Information for Dog Owners
We do not allow dogs under close control on any of our nature reserves.
Dogs must be kept on a lead at all times.
Responsible owners and their well behaved dogs on leads are welcome at most of our nature reserves. Where dogs are allowed on reserves, we have a strict dogs on lead policy.
Radnorshire Wildlife Trust are the landowners in most cases and as such reserve the right to allow or not to allow dogs on our nature reserves. We ask that dog owners respect both wildlife and fellow walkers, not all of whom will be dog lovers.
Dog fouling can cause problems for wildlife, by increasing the nutrients and thus threatening important plant species and communities, and is unpleasant and potentially dangerous to other visitors as well as staff and volunteers. Always clean up after your dog. Thank you.
Nature Reserves where dogs are NOT allowed
Burfa Bog, Fronwen Wood, Llanbwchllyn Lake, Pentrosfa Mire, Sideland and Tylcau Hill (Floss Brand).
Keep your dog on a lead.
Always clean up after your dog.
Never let your dog chase wildlife or grazing animals.
Ensure your dog’s behaviour is not a threat or problem to other visitors.
Please follow all signs for additional information about walking your dog.
Dog Poo - What to do
In public parks or on private estates you will often find special bins in which to put dog poo. Unfortunately Radnorshire Wildlife Trust is not able to offer the same service, so please take away your poo bags to the nearest bin or take it home with you. Dog poo left in bags on walls or hung in trees will not be removed by staff or volunteers.
Be thoughtful, be responsible, pick it up. Thank you.
Pick it up for Wildlife
Some dog owners think that dog poo is ‘natural’ and that they can just leave it. This is not the case! Nor will the rain wash it away! Dogs do not forage out in the wild like wild animals and therefore their faeces is not natural either.

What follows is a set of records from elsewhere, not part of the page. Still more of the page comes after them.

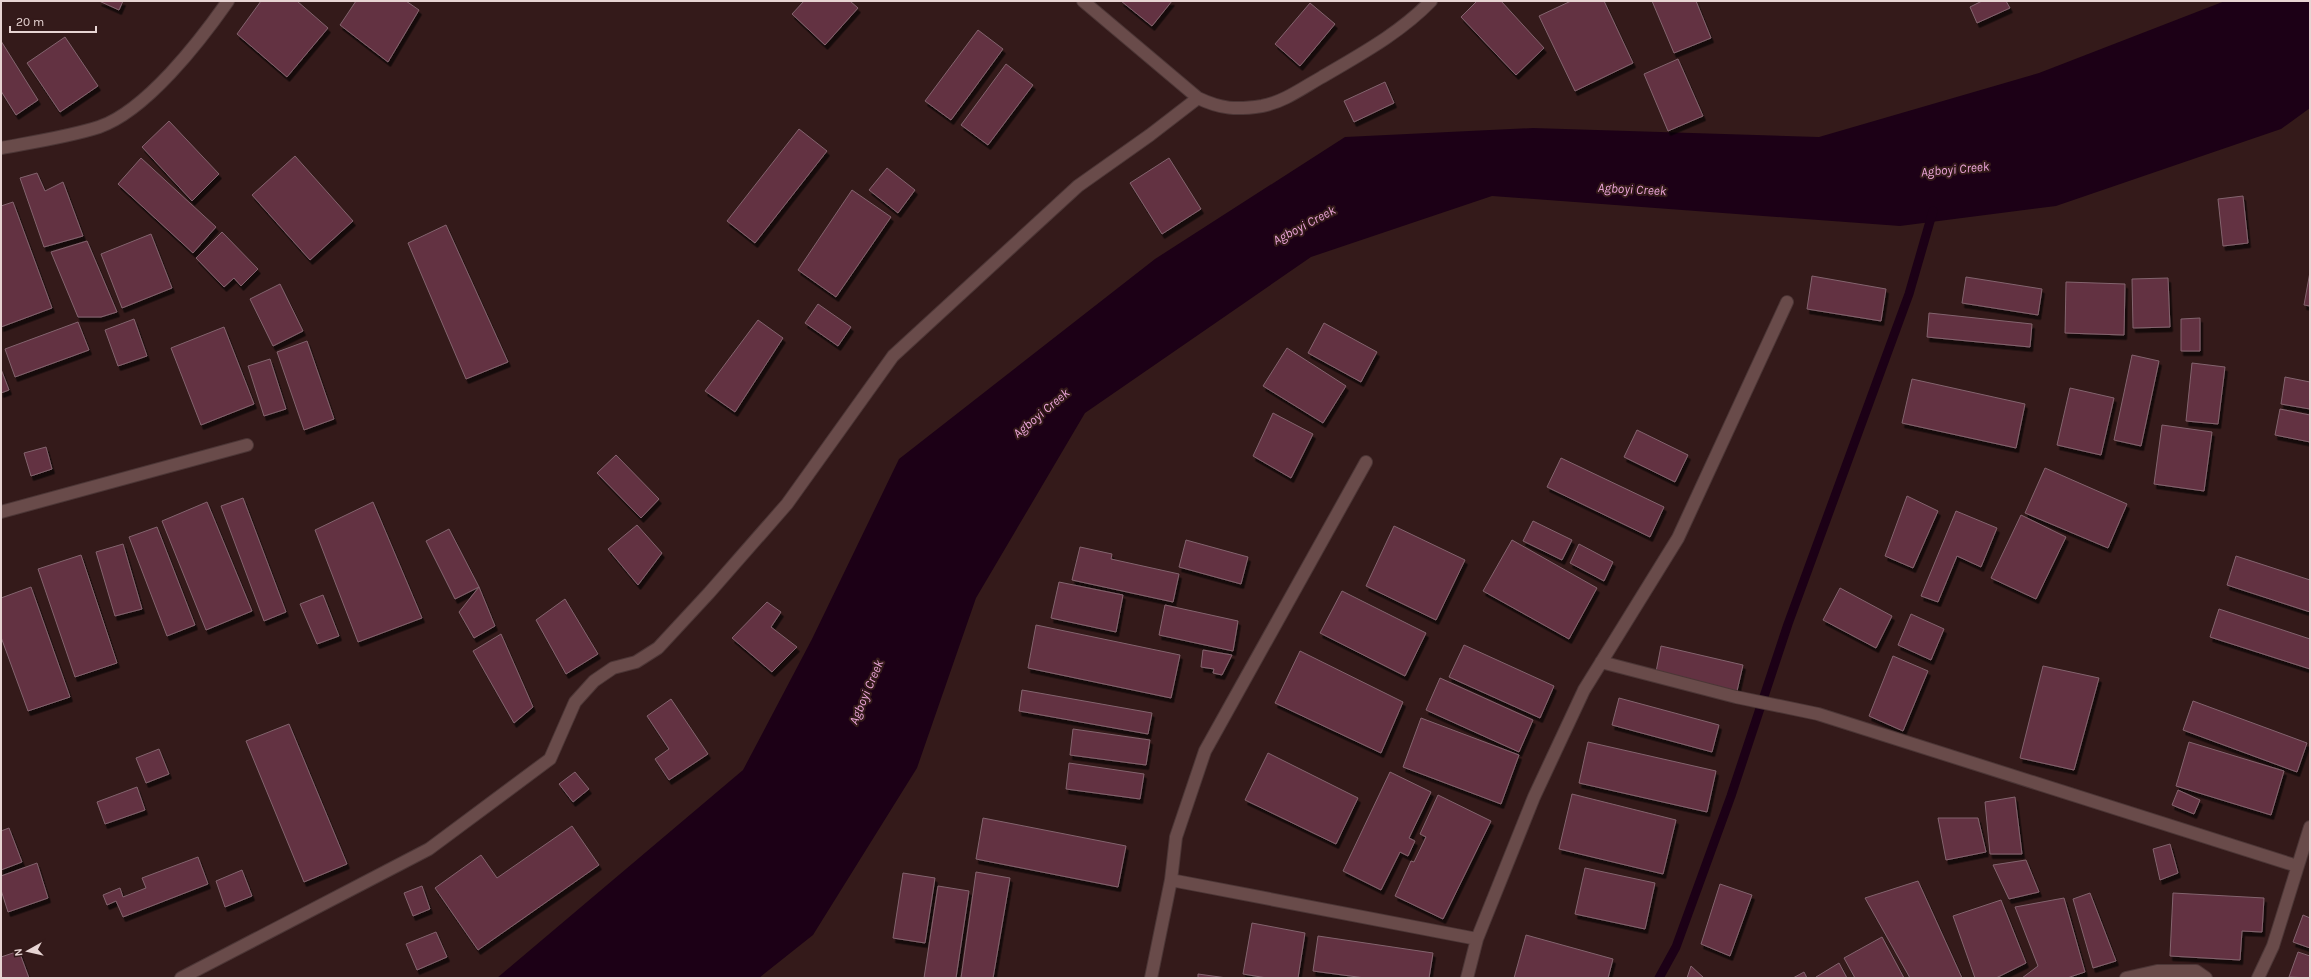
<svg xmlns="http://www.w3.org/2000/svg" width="2311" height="979" font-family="Karla,sans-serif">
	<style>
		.water { fill: #1c0016 }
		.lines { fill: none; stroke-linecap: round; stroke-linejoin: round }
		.stream { stroke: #1c0016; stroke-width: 9 }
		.building { fill: #633142; stroke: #83646e; filter: url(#shadow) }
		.minor-casing { stroke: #4c3636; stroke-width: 14 }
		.minor { stroke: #694b4a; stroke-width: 12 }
		.labels { text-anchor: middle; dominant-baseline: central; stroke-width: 4; stroke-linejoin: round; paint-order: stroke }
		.water-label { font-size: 13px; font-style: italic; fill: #eaa4d7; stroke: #341a1a }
	</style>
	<defs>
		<filter id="shadow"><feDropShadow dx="2.5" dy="4.5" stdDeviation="0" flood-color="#0009"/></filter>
	</defs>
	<rect width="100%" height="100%" fill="#341a1a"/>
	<!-- water -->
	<path class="water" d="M 2225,1 L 2310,1 L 2310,108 L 2281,129 L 2056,206 L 1900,226 L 1492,196 L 1311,257 L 1085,413 L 976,598 L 917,768 L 813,935 L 759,978 L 497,978 L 743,770 L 812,639 L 899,459 L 1155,259 L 1345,137 L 1533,128 L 1819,137 L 2039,73 Z"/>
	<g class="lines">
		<!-- stream -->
		<path class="stream" d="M 1659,978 L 1676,947 L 1731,796 L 1788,624 L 1909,294 L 1933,211"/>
	</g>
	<!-- building -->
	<path class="building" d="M 99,1 L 123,1 L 119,10 Z
		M 261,1 L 297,1 L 328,28 L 287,77 L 237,34 Z
		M 356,1 L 406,1 L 419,10 L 388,62 L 340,25 Z
		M 804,1 L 850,1 L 858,8 L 825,45 L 792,14 Z
		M 1121,1 L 1172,1 L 1152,26 Z
		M 1477,1 L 1501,1 L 1544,48 L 1516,75 L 1461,17 Z
		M 1571,1 L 1604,1 L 1633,63 L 1575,91 L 1539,16 Z
		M 1652,1 L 1696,1 L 1711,38 L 1674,53 Z
		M 1982,1 L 2006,1 L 2010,8 L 1977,23 L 1970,7 Z
		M 1310,3 L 1335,24 L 1300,66 L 1275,44 Z
		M 978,30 L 1003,49 L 951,120 L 925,101 Z
		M 65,37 L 98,86 L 60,112 L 27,63 Z
		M 1,41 L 38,100 L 16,115 L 1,91 Z
		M 1678,59 L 1703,116 L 1668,131 L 1644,74 Z
		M 1006,64 L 1033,85 L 988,145 L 961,125 Z
		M 1385,82 L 1394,103 L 1354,122 L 1344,101 Z
		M 169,121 L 219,174 L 192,201 L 142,147 Z
		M 799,129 L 827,151 L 755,243 L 727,221 Z
		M 295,156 L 353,221 L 310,260 L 252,195 Z
		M 141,158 L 216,227 L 193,253 L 118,184 Z
		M 1169,158 L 1201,209 L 1162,234 L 1130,183 Z
		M 887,168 L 915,190 L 898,213 L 869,190 Z
		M 37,173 L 45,191 L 63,182 L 83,236 L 44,247 L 20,178 Z
		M 852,190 L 891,217 L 836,297 L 798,270 Z
		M 2243,196 L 2248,243 L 2223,246 L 2218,199 Z
		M 13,202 L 52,308 L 1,327 L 1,206 Z
		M 446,225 L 508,362 L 466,379 L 408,243 Z
		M 222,232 L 258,269 L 241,286 L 234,278 L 224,287 L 196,258 Z
		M 151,234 L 172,288 L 122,308 L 101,254 Z
		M 87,241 L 117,312 L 101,317 L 78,317 L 51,252 Z
		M 2310,272 L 2310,306 L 2304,305 Z
		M 1812,276 L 1886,289 L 1881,321 L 1807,309 Z
		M 1966,277 L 2042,289 L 2038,315 L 1962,303 Z
		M 2168,278 L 2170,327 L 2133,328 L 2132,279 Z
		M 2066,282 L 2125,284 L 2124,335 L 2065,333 Z
		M 280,284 L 303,331 L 273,346 L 250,299 Z
		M 818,304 L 851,327 L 838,346 L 805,323 Z
		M 1929,313 L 2032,324 L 2030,347 L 1927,337 Z
		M 2200,318 L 2200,351 L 2181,351 L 2181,319 Z
		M 134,319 L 147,356 L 118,366 L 105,330 Z
		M 758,320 L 783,338 L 735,412 L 705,391 Z
		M 78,322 L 89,350 L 15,377 L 5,349 Z
		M 1324,323 L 1377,352 L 1361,382 L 1308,353 Z
		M 224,327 L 254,404 L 201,425 L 171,348 Z
		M 307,341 L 334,419 L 304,430 L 277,352 Z
		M 1287,348 L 1346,386 L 1323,423 L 1263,386 Z
		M 2132,355 L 2159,361 L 2141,446 L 2114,440 Z
		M 270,359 L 286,409 L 264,416 L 248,366 Z
		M 2192,363 L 2225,367 L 2218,424 L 2186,421 Z
		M 1,369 L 9,390 L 1,393 Z
		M 2285,377 L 2310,382 L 2310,409 L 2281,404 Z
		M 1912,379 L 2025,404 L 2016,448 L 1902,423 Z
		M 2070,388 L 2114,398 L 2101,455 L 2057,445 Z
		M 2280,409 L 2310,415 L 2310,442 L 2275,435 Z
		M 1273,413 L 1313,434 L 1291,478 L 1253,456 Z
		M 2162,425 L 2212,432 L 2204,491 L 2154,484 Z
		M 1637,430 L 1688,455 L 1675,482 L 1624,457 Z
		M 46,447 L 52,469 L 31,476 L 24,453 Z
		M 616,455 L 659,499 L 641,518 L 597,473 Z
		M 1561,458 L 1664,507 L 1650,537 L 1547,487 Z
		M 2045,468 L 2127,504 L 2108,548 L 2025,513 Z
		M 1907,496 L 1938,511 L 1913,568 L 1885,556 Z
		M 243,498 L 286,612 L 264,621 L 221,506 Z
		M 207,502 L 252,611 L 206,630 L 162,521 Z
		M 373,502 L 422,618 L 358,642 L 315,530 Z
		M 1956,511 L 1997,528 L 1981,567 L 1957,556 L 1938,602 L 1921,596 Z
		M 2021,515 L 2066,537 L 2036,599 L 1991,578 Z
		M 1533,521 L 1572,540 L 1562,560 L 1523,541 Z
		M 637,525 L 662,553 L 638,585 L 608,549 Z
		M 1394,526 L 1465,560 L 1436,620 L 1366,586 Z
		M 157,527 L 195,625 L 167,636 L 129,537 Z
		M 449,529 L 479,587 L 455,599 L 426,541 Z
		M 1186,540 L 1248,557 L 1241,584 L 1179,567 Z
		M 1512,540 L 1597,588 L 1569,639 L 1483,591 Z
		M 123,544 L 142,609 L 115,616 L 96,552 Z
		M 1579,544 L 1613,562 L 1604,581 L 1570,563 Z
		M 1080,547 L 1112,554 L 1111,559 L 1179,574 L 1173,602 L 1072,580 Z
		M 81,555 L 117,663 L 75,677 L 38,569 Z
		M 2236,556 L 2310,580 L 2310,612 L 2227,585 Z
		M 1059,582 L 1123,595 L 1116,632 L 1051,618 Z
		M 31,587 L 70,697 L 28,711 L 1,637 L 1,598 Z
		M 479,587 L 495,626 L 474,638 L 459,612 Z
		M 1840,588 L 1892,616 L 1876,648 L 1823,620 Z
		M 1342,591 L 1426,633 L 1405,676 L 1320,633 Z
		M 323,595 L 339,636 L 317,644 L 300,604 Z
		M 565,599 L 598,654 L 566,674 L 536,620 Z
		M 767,602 L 781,612 L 771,627 L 797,647 L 772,672 L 732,638 Z
		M 1165,605 L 1238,621 L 1233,651 L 1159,635 Z
		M 2219,609 L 2310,639 L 2310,669 L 2210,637 Z
		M 1911,614 L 1944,629 L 1931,660 L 1898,645 Z
		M 1036,625 L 1180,655 L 1171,698 L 1028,668 Z
		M 501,634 L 533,707 L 514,723 L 473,651 Z
		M 1464,645 L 1554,686 L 1540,718 L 1449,677 Z
		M 1661,646 L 1743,665 L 1737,691 L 1656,672 Z
		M 1203,650 L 1232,655 L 1222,675 L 1213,673 L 1214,669 L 1201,667 Z
		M 1300,651 L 1403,702 L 1381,753 L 1275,703 Z
		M 1893,656 L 1928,671 L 1903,731 L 1869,716 Z
		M 2043,666 L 2099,678 L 2074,770 L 2020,758 Z
		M 1440,678 L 1533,720 L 1519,752 L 1426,710 Z
		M 1022,690 L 1152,713 L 1148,734 L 1019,711 Z
		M 1619,698 L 1719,725 L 1712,752 L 1612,725 Z
		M 671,699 L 708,754 L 669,780 L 655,759 L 669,749 L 647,716 Z
		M 2193,701 L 2307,743 L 2297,772 L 2183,730 Z
		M 1421,718 L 1519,755 L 1501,804 L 1403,767 Z
		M 289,724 L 347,864 L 304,882 L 246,741 Z
		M 1073,729 L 1150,740 L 1146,765 L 1070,755 Z
		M 1588,742 L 1716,771 L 1707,812 L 1579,783 Z
		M 2189,742 L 2284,771 L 2271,815 L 2176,786 Z
		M 159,749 L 169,774 L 146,783 L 136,758 Z
		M 1268,753 L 1358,798 L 1336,844 L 1245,800 Z
		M 1069,763 L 1144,774 L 1140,799 L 1066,789 Z
		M 575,772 L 589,789 L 573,802 L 559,784 Z
		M 1390,772 L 1431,792 L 1409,838 L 1415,841 L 1408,856 L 1400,852 L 1381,890 L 1343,871 Z
		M 137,787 L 145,810 L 105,824 L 97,802 Z
		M 2178,790 L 2200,800 L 2194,814 L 2172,805 Z
		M 1572,794 L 1676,820 L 1663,874 L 1559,849 Z
		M 1438,795 L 1491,821 L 1443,919 L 1395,896 L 1411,861 L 1414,862 L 1426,837 L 1420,834 Z
		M 2015,797 L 2022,854 L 1990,854 L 1985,802 Z
		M 983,818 L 1126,846 L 1118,887 L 976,859 Z
		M 1938,818 L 1978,818 L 1986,852 L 1946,860 Z
		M 572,826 L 599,865 L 478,950 L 435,888 L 481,855 L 497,878 Z
		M 9,828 L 22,862 L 1,870 L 1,831 Z
		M 2170,844 L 2178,873 L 2160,880 L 2153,849 Z
		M 198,857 L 208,884 L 123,917 L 116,901 L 107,905 L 103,895 L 120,888 L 123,897 L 146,888 L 142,878 Z
		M 2026,860 L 2039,892 L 2009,899 L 1993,865 Z
		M 37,863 L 48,898 L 8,912 L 1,890 L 1,876 Z
		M 1585,868 L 1655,883 L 1645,929 L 1575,914 Z
		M 242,870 L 252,896 L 225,907 L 216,881 Z
		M 976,872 L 1010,878 L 993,978 L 961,978 Z
		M 903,873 L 935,878 L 925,943 L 893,938 Z
		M 1918,881 L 1962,978 L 1910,978 L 1865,898 Z
		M 1720,884 L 1752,895 L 1730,956 L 1701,944 Z
		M 422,886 L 430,909 L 413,916 L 404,893 Z
		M 938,886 L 969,891 L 956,978 L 924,978 Z
		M 2090,893 L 2116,961 L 2093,968 L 2073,899 Z
		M 2173,893 L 2264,898 L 2262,932 L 2242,931 L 2240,960 L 2170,956 Z
		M 2064,898 L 2085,972 L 2067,978 L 2022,978 L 2038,966 L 2015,907 Z
		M 2001,900 L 2026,963 L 1996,978 L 1975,978 L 1953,916 Z
		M 2303,915 L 2310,918 L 2310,948 L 2293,942 Z
		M 1252,923 L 1305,933 L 1298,978 L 1267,978 L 1243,974 Z
		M 436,932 L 447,957 L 417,970 L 406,944 Z
		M 1526,935 L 1613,959 L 1608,978 L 1514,978 Z
		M 1318,936 L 1433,953 L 1429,978 L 1365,978 L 1313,971 Z
		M 1882,937 L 1904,978 L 1855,978 L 1844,958 Z
		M 19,951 L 29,978 L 1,978 L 1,957 Z
		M 2298,952 L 2310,956 L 2310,978 L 2289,977 Z
		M 1839,963 L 1847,978 L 1816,978 L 1816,977 Z
		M 1691,966 L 1704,978 L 1687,978 Z
		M 1804,972 L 1807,978 L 1793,978 Z
		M 1198,974 L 1227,978 L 1198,978 Z"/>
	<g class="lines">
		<!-- minor casing -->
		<g class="minor-casing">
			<path id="minor" d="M 1083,1 L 1198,98
				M 1,148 C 33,142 68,137 99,127 C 146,111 200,41 228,1
				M 1,512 L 247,445
				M 1601,662 L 1736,697 L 1818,714 L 2297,866
				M 1171,880 L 1477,939
				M 181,978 L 429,849 L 550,759 L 575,702 L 594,681 L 613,668 L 636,662 L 658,648 L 709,593 L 787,504 L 893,356 L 1078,186 L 1150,135 L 1198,98 C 1221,109 1236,110 1262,106 C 1284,102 1304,87 1322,77 C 1361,54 1400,33 1431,1
				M 1151,978 L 1171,880 L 1176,837 L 1205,751 L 1366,462
				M 1467,978 L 1477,939 L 1534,797 L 1584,690 L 1678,538 L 1787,302
				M 2126,978 L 2157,971 L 2196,971 L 2206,978
				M 2258,978 L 2273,946 L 2310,827"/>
		</g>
		<!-- minor -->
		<use href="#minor" class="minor"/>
	</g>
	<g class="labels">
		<!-- water labels -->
		<g class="water-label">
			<text transform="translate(1955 169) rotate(-5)">Agboyi Creek</text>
			<text transform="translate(1632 189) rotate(3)">Agboyi Creek</text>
			<text transform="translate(1304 225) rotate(-28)">Agboyi Creek</text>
			<text transform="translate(1041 413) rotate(-40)">Agboyi Creek</text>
			<text transform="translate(866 692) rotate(-67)">Agboyi Creek</text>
		</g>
	</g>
	<!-- border -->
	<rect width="2311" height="979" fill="none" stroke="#e7d4d3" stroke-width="4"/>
	<!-- north arrow -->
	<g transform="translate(28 951) rotate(262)" stroke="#341a1a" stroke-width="3" paint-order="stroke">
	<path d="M0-3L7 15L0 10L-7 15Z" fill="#e7d4d3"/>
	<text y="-6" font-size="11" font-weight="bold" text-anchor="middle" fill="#e7d4d3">N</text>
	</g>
	<!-- scale -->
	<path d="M10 26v6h86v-6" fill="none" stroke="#e7d4d3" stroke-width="2"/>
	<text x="16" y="26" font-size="12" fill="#e7d4d3" stroke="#341a1a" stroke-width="3" paint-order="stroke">20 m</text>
</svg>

Wildflowers and plants need low nutrient soil to thrive. Soils enriched with dog faeces encourage the growth of coarser plants such as nettles and thistles, which compete with and outgrow many wildflowers.
Pick it up for People
Our nature reserves are used by families with children aswell as wheelchair users, volunteers and staff. Cleaning up after your dog prevents others from getting faeces on their feet, hands or clothing, or in the wheels of wheelchairs and pushchairs. Not only is it unpleasant, dog faeces can cause serious diseases in humans such as Canine Toxocariasis, which can lead to blindness. eg. when staff/volunteers are out strimming the paths to keep them clear for visitors.
Pick it up for Livestock
Dog poo can cause serious disease in domestic livestock. Neosporosis can cause abortion in cattle and Sarcocystosis can cause neurological disease and death in sheep.